Additionally, I often can't understand how I'm related to my family. I complain about them a lot but I do love them, but we're SO different. Religious and political differences aside, I am an artist, something no one else in my family is. I recently read my mom a poem I wrote, and showed that collage to my dad and both of them were like "that's nice...I don't get it." I feel like art isn't something to "get." I'm not asking them to tell me what I felt when making it, I want it to create some feelings within THEM.

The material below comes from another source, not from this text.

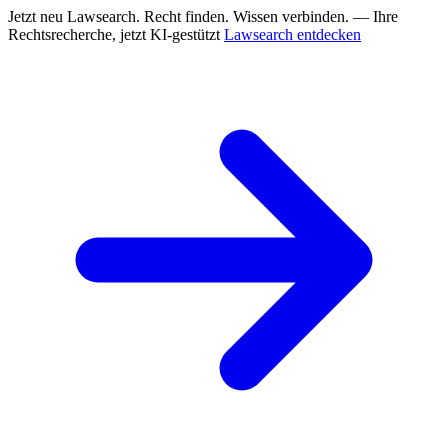
Jetzt neu
Lawsearch. Recht finden. Wissen verbinden. — Ihre
Rechtsrecherche, jetzt KI-gestützt
Lawsearch entdecken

Lastly, I'm stuck on something with my big project. I like writing, and in the past my writing has elicited some positive reactions. That being said, I don't know if I'm a good writer/don't think I am (granted I don't think I'm good at much of anything so perhaps my judgement is off?) Thus, I'm scared to work so hard on 12 pieces of writing only to proudly display it and have one of 2 things happen. Either a. people will directly rip it apart to my face, or b. people will say they like it then tear it apart behind my back. I don't know if I can take that. I still want to finish the project though...
Monday, May 3, 2010
Make a fucking decision, Nicole!
Alright, the big project. Some people are doing. Some people are thinking. Some people are just staring at the walls. I can honestly say that I'm in the second category, however, thinking isn't good enough. I kind of lost my passion for my original idea once it kept being morphed. I think the end-ish result of conversation is cool, but it's not for me. So I've decided to return to my original original concept of working on my writing.
Proposed project: Look back at the past year, the past year's journal entries, etc, and write some wort of piece (poem, short story, one act) for each month. Then collage around the poems (Either one one giant sheet of paper, or in a mini-book like form.)
Luke, could you please give me the names of some writers to look into?